If Bill Clinton is as skilled at governing as he is at greeting, happy days are here again.
He was stunningly unpretentious and something to behold on C-SPAN, warmly, smilingly, good-ol'-boyishly hosting hundreds of ordinary people at the White House while knowing that his bid to have Zoe Baird confirmed as attorney general was collapsing.
The juxtaposition of these televised events last Thursday--Baird facing an increasingly cool if not hostile Senate Judiciary Committee and Clinton facing increasingly admiring constituents in a reception line with Vice President Al Gore and, at times, their wives--was fascinating.
In the former, Baird was the one being grilled, but it was Clinton whose reputation was at stake more than hers. Yet in the latter, one would not have guessed merely from observing the celebratory new President that his thoughts were perhaps elsewhere or that his jubilant facade masked profound regret and even embarrassment over the fate of Baird. Break out the Emmy. He was simply extraordinary.
Next to First Spouse Hillary, the camera may be Clinton's closest partner.
On the screen, whether captured from afar or close up, this man is good, really, really good. Really, really, really good.
Surely more than George Bush, and even more than Ronald Reagan--who delivered a heck of a speech but faltered without a script--Clinton may turn out to be the consummate television President. As the inaugural affirmed, he warms to the camera, and is self-assured, at ease and nearly always in command when on TV.
Although his critics will call that being slick, a better word for Clinton the TV performer is smooth.
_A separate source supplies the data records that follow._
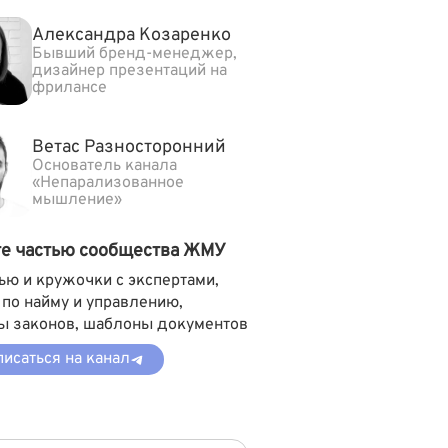
Александра Козаренко
Бывший бренд-менеджер,
дизайнер презентаций на
фрилансе
Ветас Разносторонний
Основатель канала
«Непарализованное
мышление»
те частью сообщества ЖМУ
ью и кружочки с экспертами,
 по найму и управлению,
ы законов, шаблоны документов
исаться на канал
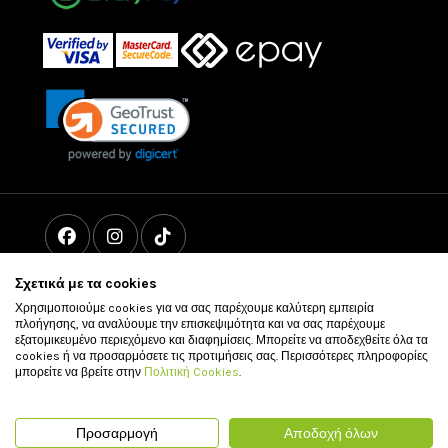
Σχετικά με τα cookies
Χρησιμοποιούμε cookies για να σας παρέχουμε καλύτερη εμπειρία
πλοήγησης, να αναλύουμε την επισκεψιμότητα και να σας παρέχουμε
εξατομικευμένο περιεχόμενο και διαφημίσεις. Μπορείτε να αποδεχθείτε όλα τα
cookies ή να προσαρμόσετε τις προτιμήσεις σας. Περισσότερες πληροφορίες
μπορείτε να βρείτε στην
Πολιτική Cookies
.
© 2011 - 2026 vour.gr All rights reserved
Προσαρμογή
Αποδοχή όλων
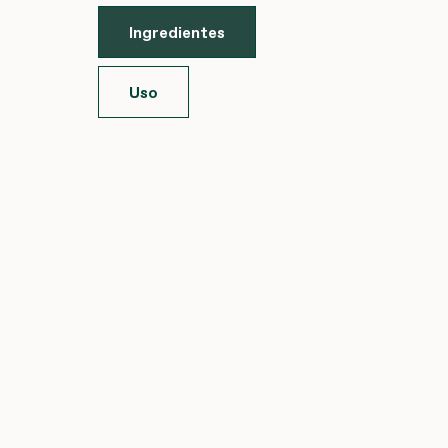
Ingredientes
Uso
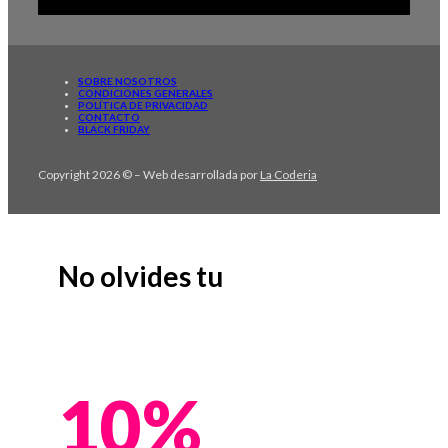
SOBRE NOSOTROS
CONDICIONES GENERALES
POLÍTICA DE PRIVACIDAD
CONTACTO
BLACK FRIDAY
Copyright 2026 © – Web desarrollada por
La Coderia
No olvides tu
10%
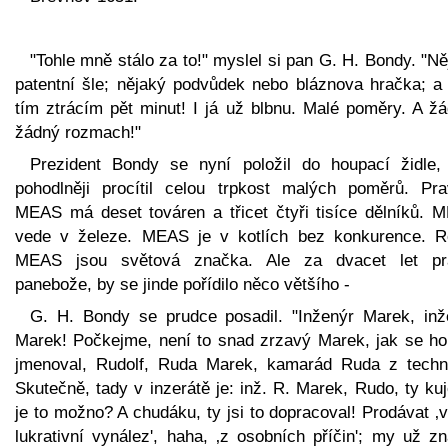
"Tohle mně stálo za to!" myslel si pan G. H. Bondy. "N
patentní šle; nějaký podvůdek nebo bláznova hračka; a 
tím ztrácím pět minut! I já už blbnu. Malé poměry. A žá
žádný rozmach!"
Prezident Bondy se nyní položil do houpací židle,
pohodlněji procítil celou trpkost malých poměrů. Pra
MEAS má deset továren a třicet čtyři tisíce dělníků. 
vede v železe. MEAS je v kotlích bez konkurence. R
MEAS jsou světová značka. Ale za dvacet let pr
panebože, by se jinde pořídilo něco většího -
G. H. Bondy se prudce posadil. "Inženýr Marek, inž
Marek! Počkejme, není to snad zrzavý Marek, jak se h
jmenoval, Rudolf, Ruda Marek, kamarád Ruda z techn
Skutečně, tady v inzerátě je: inž. R. Marek, Rudo, ty ku
je to možno? A chudáku, ty jsi to dopracoval! Prodávat ‚
lukrativní vynález', haha, ‚z osobních příčin'; my už z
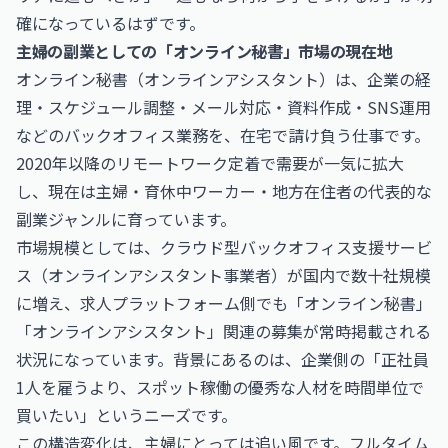
確になっているはずです。
主婦の副業としての「オンライン秘書」市場の現在地
オンライン秘書（オンラインアシスタント）は、企業の経
理・スケジュール調整・メール対応・資料作成・SNS運用
などのバックオフィス業務を、在宅で請け負う仕事です。
2020年以降のリモートワーク定着で需要が一気に拡大
し、現在は主婦・育休中ワーカー・地方在住者の代表的な
副業ジャンルに育っています。
市場規模としては、クラウド型バックオフィス支援サービ
ス（オンラインアシスタント事業者）が国内で数十社規模
に増え、求人プラットフォーム側でも「オンライン秘書」
「オンラインアシスタント」関連の募集が常時掲載される
状況になっています。背景にあるのは、企業側の「正社員
1人を雇うより、スポット稼働の優秀な人材を時間単位で
買いたい」というニーズです。
この構造変化は、主婦にとっては追い風です。フルタイム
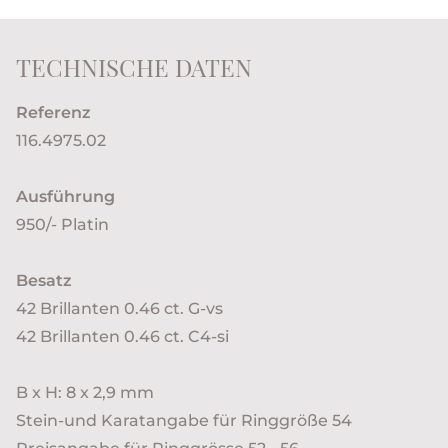
TECHNISCHE DATEN
Referenz
116.4975.02
Ausführung
950/- Platin
Besatz
42 Brillanten 0.46 ct. G-vs
42 Brillanten 0.46 ct. C4-si
B x H: 8 x 2,9 mm
Stein-und Karatangabe für Ringgröße 54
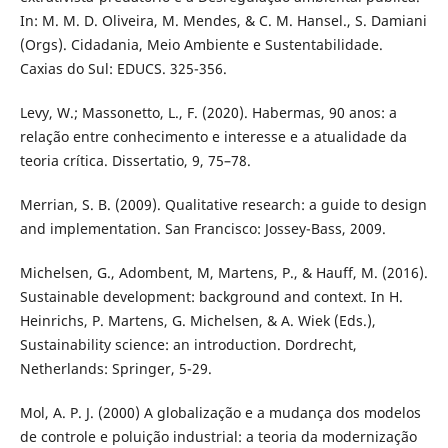
In: M. M. D. Oliveira, M. Mendes, & C. M. Hansel., S. Damiani
(Orgs). Cidadania, Meio Ambiente e Sustentabilidade.
Caxias do Sul: EDUCS. 325-356.
Levy, W.; Massonetto, L., F. (2020). Habermas, 90 anos: a
relação entre conhecimento e interesse e a atualidade da
teoria crítica. Dissertatio, 9, 75–78.
Merrian, S. B. (2009). Qualitative research: a guide to design
and implementation. San Francisco: Jossey-Bass, 2009.
Michelsen, G., Adombent, M, Martens, P., & Hauff, M. (2016).
Sustainable development: background and context. In H.
Heinrichs, P. Martens, G. Michelsen, & A. Wiek (Eds.),
Sustainability science: an introduction. Dordrecht,
Netherlands: Springer, 5-29.
Mol, A. P. J. (2000) A globalização e a mudança dos modelos
de controle e poluição industrial: a teoria da modernização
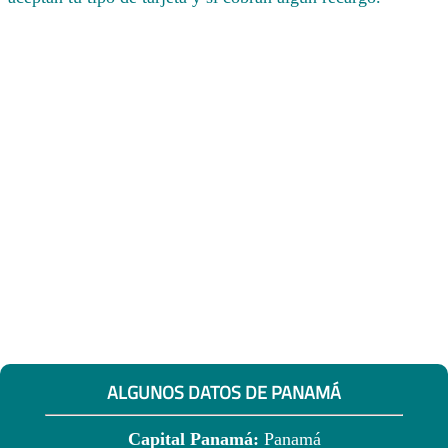
ALGUNOS DATOS DE PANAMÁ
Capital Panamá:
Panamá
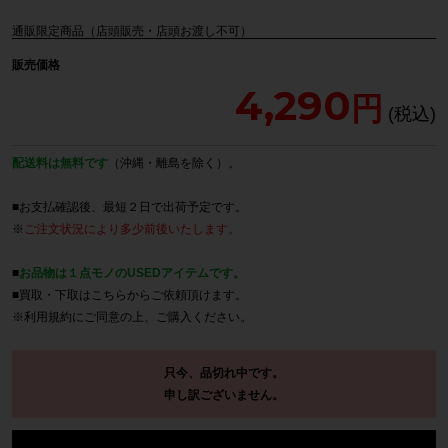
通販限定商品（店頭販売・店頭お渡し不可）
販売価格
4,290
配送料は無料です
（沖縄・離島を除く）。
■お支払確認後、最短２日で出荷予定です。
※
ご注文状況により多少前後いたします。
■
お品物は１点モノのUSEDアイテムです。
■買取・下取は
こちら
からご依頼頂けます。
※
利用規約
にご同意の上、ご購入ください。
只今、品切れ中です。
申し訳ございません。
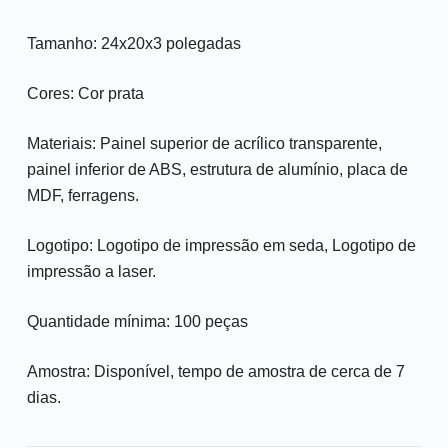
Tamanho: 24x20x3 polegadas
Cores: Cor prata
Materiais: Painel superior de acrílico transparente,
painel inferior de ABS, estrutura de alumínio, placa de
MDF, ferragens.
Logotipo: Logotipo de impressão em seda, Logotipo de
impressão a laser.
Quantidade mínima: 100 peças
Amostra: Disponível, tempo de amostra de cerca de 7
dias.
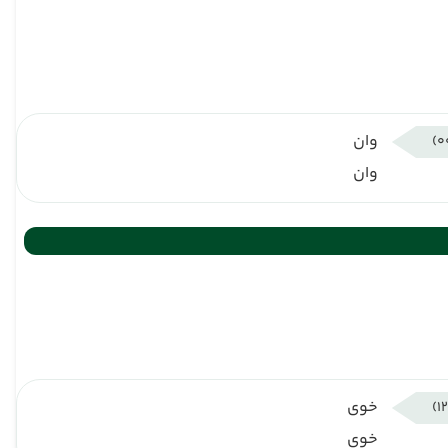
وان
وان
خوی
خوی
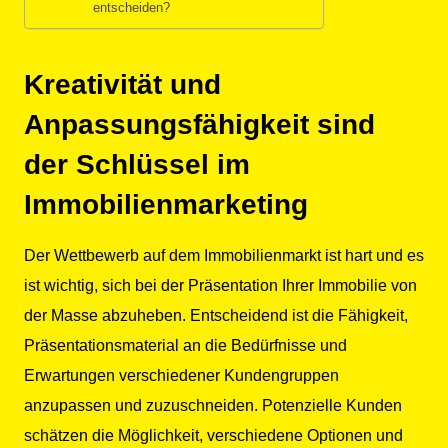
entscheiden?
Kreativität und
Anpassungsfähigkeit sind
der Schlüssel im
Immobilienmarketing
Der Wettbewerb auf dem Immobilienmarkt ist hart und es
ist wichtig, sich bei der Präsentation Ihrer Immobilie von
der Masse abzuheben. Entscheidend ist die Fähigkeit,
Präsentationsmaterial an die Bedürfnisse und
Erwartungen verschiedener Kundengruppen
anzupassen und zuzuschneiden. Potenzielle Kunden
schätzen die Möglichkeit, verschiedene Optionen und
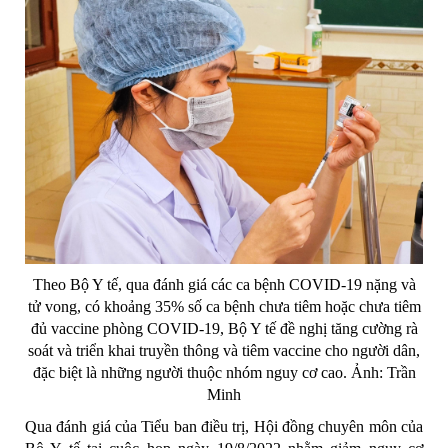
Theo Bộ Y tế, qua đánh giá các ca bệnh COVID-19 nặng và
tử vong, có khoảng 35% số ca bệnh chưa tiêm hoặc chưa tiêm
đủ vaccine phòng COVID-19, Bộ Y tế đề nghị tăng cường rà
soát và triển khai truyền thông và tiêm vaccine cho người dân,
đặc biệt là những người thuộc nhóm nguy cơ cao. Ảnh: Trần
Minh
Qua đánh giá của Tiểu ban điều trị, Hội đồng chuyên môn của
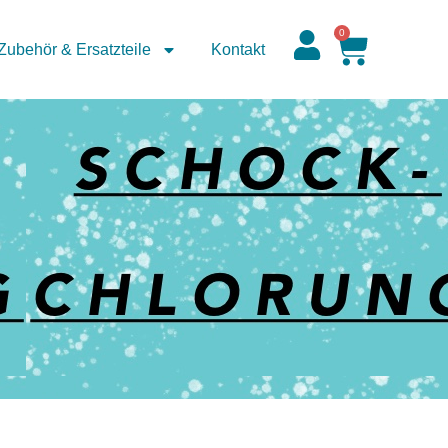
0
Zubehör & Ersatzteile
Kontakt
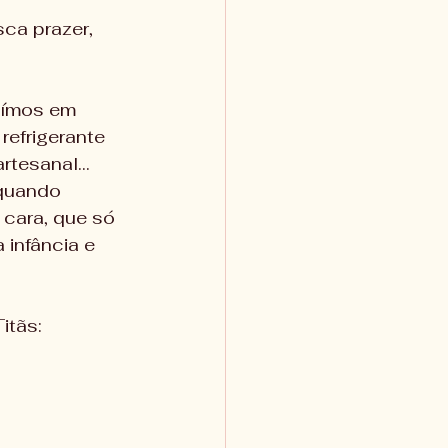
ca prazer, 
aímos em 
refrigerante 
artesanal… 
quando 
cara, que só 
 infância e 
itãs:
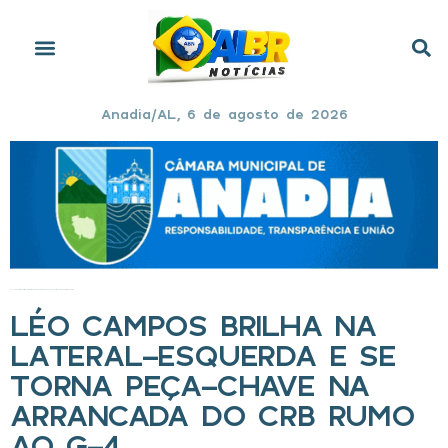
Anadia/AL, 6 de agosto de 2026
Início
»
Léo Campos brilha na lateral-esquerda e se torna peça-chave na arrancada do CRB rumo ao G-4
LÉO CAMPOS BRILHA NA
LATERAL-ESQUERDA E SE
TORNA PEÇA-CHAVE NA
ARRANCADA DO CRB RUMO
AO G-4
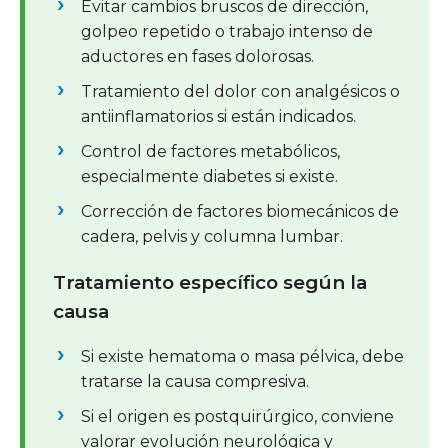
Evitar cambios bruscos de dirección,
golpeo repetido o trabajo intenso de
aductores en fases dolorosas.
Tratamiento del dolor con analgésicos o
antiinflamatorios si están indicados.
Control de factores metabólicos,
especialmente diabetes si existe.
Corrección de factores biomecánicos de
cadera, pelvis y columna lumbar.
Tratamiento específico según la
causa
Si existe hematoma o masa pélvica, debe
tratarse la causa compresiva.
Si el origen es postquirúrgico, conviene
valorar evolución neurológica y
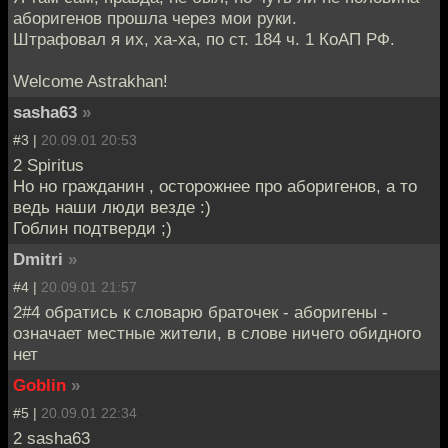
аборигенов прошла через мои руки.
Штрафовал я их, ха-ха, по ст. 184 ч. 1 КоАП РФ.
Welcome Astrakhan!
sasha63
»
#3 |
20.09.01 20:53
2 Spiritus
Но но гражданин , осторожнее про аборигенов, а то
ведь наши люди везде :)
Гоблин подтверди ;)
Dmitri
»
#4 |
20.09.01 21:57
2#4 обратись к словарю браточек - аборигены -
означает местные жители, в слове ничего обидного
нет
Goblin
»
#5 |
20.09.01 22:34
2 sasha63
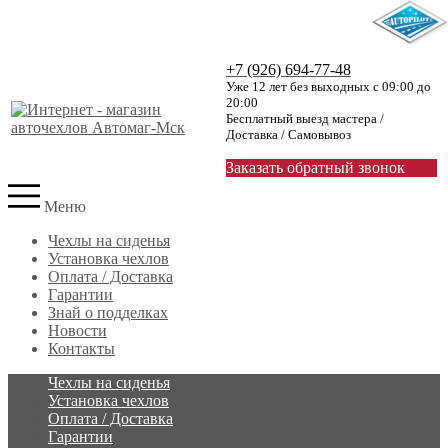
+7 (926) 694-77-48
Уже 12 лет без выходных с 09:00 до
20:00
Бесплатный выезд мастера /
Доставка / Самовывоз
Заказать обратный звонок
Меню
Чехлы на сиденья
Установка чехлов
Оплата / Доставка
Гарантии
Знай о подделках
Новости
Контакты
Чехлы на сиденья
Установка чехлов
Оплата / Доставка
Гарантии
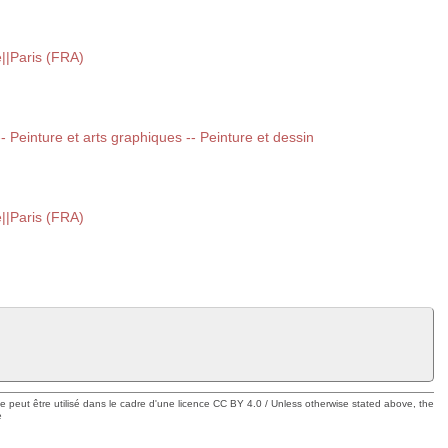
||Paris (FRA)
 -- Peinture et arts graphiques -- Peinture et dessin
||Paris (FRA)
ue peut être utilisé dans le cadre d'une licence CC BY 4.0 / Unless otherwise stated above, the
e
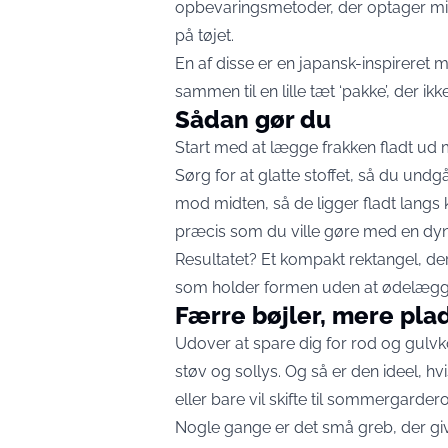
opbevaringsmetoder, der optager m
på tøjet.
En af disse er en japansk-inspireret 
sammen til en lille tæt ‘pakke’, der 
Sådan gør du
Start med at lægge frakken fladt ud
Sørg for at glatte stoffet, så du und
mod midten, så de ligger fladt langs kr
præcis som du ville gøre med en dyn
Resultatet? Et kompakt rektangel, der 
som holder formen uden at ødelægge 
Færre bøjler, mere pla
Udover at spare dig for rod og gulvk
støv og sollys. Og så er den ideel, hvi
eller bare vil skifte til sommergarder
Nogle gange er det små greb, der giv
Assessing a shrewd career politician, one is never sure where sincerity and spontaneity end and affectation and rehearsed behavior begin. But occasionally there are clues. Notice, for example, how Clinton often pauses and bites his lip before answering a reporter's question, as if thoughtfully weighing the answer he likely already has fixed in his mind. Very nice. And he knows how to manipulate a friendly camera when he sees one.
Yet even when captured by TV in obvious off-the-cuff moments, it tends only to humanize him--as when he asked for a bathroom break at Thursday's open house, for example, or when he angrily shouted outside Blair House ("Will you hurry up? They're waiting for us!") when his daughter, Chelsea, apparently dawdled prior to the Clintons' White House visit with the departing Bushes on Wednesday morning.
That is an enormous political asset that Bush lacked. Even further, Clinton's overall TV fluency (although he is no great public speaker) serves both him and the public well in an age when Presidents so frequently speak to America, and sometimes even the rest of the world, through a camera. As the nation's first President who actually grew up with television, Clinton appears instinctively to understand the medium that is now serving him so well.
Thursday's TV-wired handshaking marathon turned somewhat sour when not everyone designated to meet the new First and Second Couples was able to get into the White House. Yet this mutual welcoming, before a big, warming fire in the diplomatic reception room, was remarkable for the snatches of folksy dialogue that the microphones picked up between the First Executive and the people who elected him.
Symbolizing the sharply contrasting styles of the outgoing and incoming Presidents, the day produced the kind of populist, chatty informality that one could not envision ever having resonated through the George Bush White House. Many of the visitors spoke to Clinton as if they'd known him all of their lives.
* "You can keep your tax cut, if you keep your commitment to gays."
"It's a deal."
* "We're so proud you of you."
"Hey, thank you, man."
* "Please remember AIDS awareness."
"I will. I've worked hard for it."
* "I hope you do a good job. Don't let it go to your head."
* "Remember me?"
"Nebraska. I met you when you were there."
* "I'm Cathy. I spell it with a 'C.' "
Why good? Who cared? Good ol' boys don't necessarily make good sense as often as they make good television.
When an elderly woman in a wheelchair came through the line, Clinton bent down almost to his knees and looked her squarely in the eyes. "Thank you for being here today."
It was a 10 on television's Richter Scale.
However, it's White House communications director George Stephanopoulos who is feeling the earthquake. In the aftermath of the embattled Baird's withdrawal as attorney general-designate, Stephanopoulos has been holding CNN-televised briefings with reporters that are tumultuous.
Whether because Stephanopoulos often seems vague or evasive or because of longstanding Republican charges that they have been soft on Clinton, the news media have been rocking the President's chief spokesman with aggressive questions about Baird's nomination and what Clinton knew in advance about her hiring of illegal immigrants.